Initially, the clinic will see patients drawn from Fair Haven’s waiting list, then walk-ins, and after about a month, the clinic will begin more publicity to make people aware of its services, Mendu said. It will also be an exclusively adult clinic, not only because pediatrics would require an entirely different staff, but also because most children are eligible for some form of insurance. But if a lot of children do come to the clinic, they will re-evaluate their plans, Mendu said. The students will also run a women’s clinic once a month.

When a patient enters the clinic, he or she goes to triage, which will be supervised by first-year PA students, then to social services and then either to the waiting room or to an education session prior to being seen by a clinical team.
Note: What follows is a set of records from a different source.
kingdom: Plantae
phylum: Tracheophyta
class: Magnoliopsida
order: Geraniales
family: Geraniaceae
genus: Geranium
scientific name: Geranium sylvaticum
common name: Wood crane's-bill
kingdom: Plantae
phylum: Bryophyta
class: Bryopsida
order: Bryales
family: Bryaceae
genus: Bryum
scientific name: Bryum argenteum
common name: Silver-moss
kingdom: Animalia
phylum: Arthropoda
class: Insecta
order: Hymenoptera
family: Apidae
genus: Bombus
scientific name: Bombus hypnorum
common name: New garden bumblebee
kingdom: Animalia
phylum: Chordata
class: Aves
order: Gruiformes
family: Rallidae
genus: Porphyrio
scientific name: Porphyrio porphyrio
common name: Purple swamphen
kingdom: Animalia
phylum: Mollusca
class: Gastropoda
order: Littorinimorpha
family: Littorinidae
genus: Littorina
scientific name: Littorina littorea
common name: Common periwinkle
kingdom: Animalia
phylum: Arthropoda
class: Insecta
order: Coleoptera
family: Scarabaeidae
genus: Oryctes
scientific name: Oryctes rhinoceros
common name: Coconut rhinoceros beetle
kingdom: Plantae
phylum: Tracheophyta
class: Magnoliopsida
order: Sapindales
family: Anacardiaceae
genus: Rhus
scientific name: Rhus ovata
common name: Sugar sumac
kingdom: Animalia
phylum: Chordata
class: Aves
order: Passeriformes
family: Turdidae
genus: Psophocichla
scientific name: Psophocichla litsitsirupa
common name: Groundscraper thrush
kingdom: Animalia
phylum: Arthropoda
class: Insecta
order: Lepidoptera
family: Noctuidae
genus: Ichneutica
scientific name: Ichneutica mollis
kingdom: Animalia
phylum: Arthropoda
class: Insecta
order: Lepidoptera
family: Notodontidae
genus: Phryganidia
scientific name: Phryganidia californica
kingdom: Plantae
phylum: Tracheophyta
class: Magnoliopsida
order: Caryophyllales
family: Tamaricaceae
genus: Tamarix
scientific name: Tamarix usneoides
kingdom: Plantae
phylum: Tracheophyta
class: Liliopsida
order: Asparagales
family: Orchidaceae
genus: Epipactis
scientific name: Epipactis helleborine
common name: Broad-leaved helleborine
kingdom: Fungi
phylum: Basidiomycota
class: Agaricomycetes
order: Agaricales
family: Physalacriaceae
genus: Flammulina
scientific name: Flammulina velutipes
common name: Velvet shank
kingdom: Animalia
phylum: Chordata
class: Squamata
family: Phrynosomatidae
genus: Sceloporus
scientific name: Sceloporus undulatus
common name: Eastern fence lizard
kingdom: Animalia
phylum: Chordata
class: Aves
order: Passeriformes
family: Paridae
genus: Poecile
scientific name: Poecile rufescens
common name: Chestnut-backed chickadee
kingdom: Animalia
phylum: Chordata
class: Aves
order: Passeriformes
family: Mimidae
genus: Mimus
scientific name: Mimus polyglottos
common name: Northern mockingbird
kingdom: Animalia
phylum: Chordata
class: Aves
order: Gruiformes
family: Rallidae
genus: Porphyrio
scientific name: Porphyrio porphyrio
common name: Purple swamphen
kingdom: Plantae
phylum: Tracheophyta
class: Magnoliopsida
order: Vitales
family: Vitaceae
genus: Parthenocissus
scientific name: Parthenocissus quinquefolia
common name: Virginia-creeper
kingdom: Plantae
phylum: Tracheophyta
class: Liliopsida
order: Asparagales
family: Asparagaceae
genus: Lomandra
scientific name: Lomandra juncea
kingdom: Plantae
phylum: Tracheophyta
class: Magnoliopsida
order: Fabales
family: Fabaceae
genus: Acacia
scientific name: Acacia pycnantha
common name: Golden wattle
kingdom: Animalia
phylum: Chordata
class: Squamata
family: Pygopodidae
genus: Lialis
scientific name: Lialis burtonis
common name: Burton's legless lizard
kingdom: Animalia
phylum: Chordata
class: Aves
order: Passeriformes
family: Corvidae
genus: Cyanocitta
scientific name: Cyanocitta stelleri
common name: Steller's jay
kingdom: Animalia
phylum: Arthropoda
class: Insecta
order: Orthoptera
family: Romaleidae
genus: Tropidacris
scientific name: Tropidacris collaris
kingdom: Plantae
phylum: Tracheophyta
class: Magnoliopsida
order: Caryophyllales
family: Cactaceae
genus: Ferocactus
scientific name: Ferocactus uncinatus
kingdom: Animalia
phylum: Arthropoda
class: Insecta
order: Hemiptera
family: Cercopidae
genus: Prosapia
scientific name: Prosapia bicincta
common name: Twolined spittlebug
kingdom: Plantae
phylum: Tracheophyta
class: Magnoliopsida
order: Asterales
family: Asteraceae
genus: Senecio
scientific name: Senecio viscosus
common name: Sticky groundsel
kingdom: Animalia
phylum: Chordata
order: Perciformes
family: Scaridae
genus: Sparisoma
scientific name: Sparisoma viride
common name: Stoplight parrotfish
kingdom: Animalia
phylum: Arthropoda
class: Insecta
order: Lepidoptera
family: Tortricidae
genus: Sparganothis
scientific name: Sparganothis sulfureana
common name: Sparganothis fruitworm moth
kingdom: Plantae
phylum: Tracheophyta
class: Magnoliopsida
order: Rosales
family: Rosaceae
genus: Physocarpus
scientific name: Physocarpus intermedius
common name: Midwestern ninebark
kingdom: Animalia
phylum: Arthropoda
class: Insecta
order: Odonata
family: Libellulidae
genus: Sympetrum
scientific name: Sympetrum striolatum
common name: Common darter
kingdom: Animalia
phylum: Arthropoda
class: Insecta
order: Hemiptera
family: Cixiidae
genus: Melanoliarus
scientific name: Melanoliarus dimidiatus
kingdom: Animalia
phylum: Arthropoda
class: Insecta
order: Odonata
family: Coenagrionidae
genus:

The clinical teams are made up of fourth- and fifth-year medical students, second-year PA students and second-year specialty nursing students. They are responsible for getting the patient’s history, diagnosing the patient and then presenting their findings to the attending physician, who then figures out the best course of action. At this point, the patient is referred to a member of the medical school faculty if further consultation is required.

Initially, the staff will simply write prescriptions, but after some time, the clinic plans to institute a program to help patients pay for their drugs on a sliding scale based on their income, Mendu said. The clinic stocks a number of over-the-counter medications as well as antibiotics and Plan B, an emergency contraceptive.

While the clinic’s costs are covered for this year, funding for next year’s clinic is still a pressing issue. Mendu and Samuels-Kalow are in the process of applying for a number of grants, including ones from pharmacies such as Rite-Aid, Walgreens and CVS that will go toward pharmaceutical supplies. They will continue to receive money from Alpern and the School of Medicine every year.

As of now, the clinic will be run each week by over 290 volunteers who have agreed to donate their time and energy to the cause, Mendu said. She also said the clinic is still seeking Spanish-language translators, perhaps from the Yale undergraduate student body.

Samuels-Kalow said she hopes the clinic will allow residents of the Elm City to take advantage of an opportunity they otherwise could not have because of language and financial barriers.

“I am also excited about encouraging students who are interested in care for underserved populations and providing them with an opportunity to interact with a community they might not otherwise get to see,” she said.

Alpern was optimistic about the impact that Yale students would be able to make on the New Haven community.

“[The students] took the lead on everything,” he said. “They had to find a location, doctors, a source of money to pay for drugs, a radiologist to interpret X-rays. It’s a whole group of people all showing the best side of Yale.”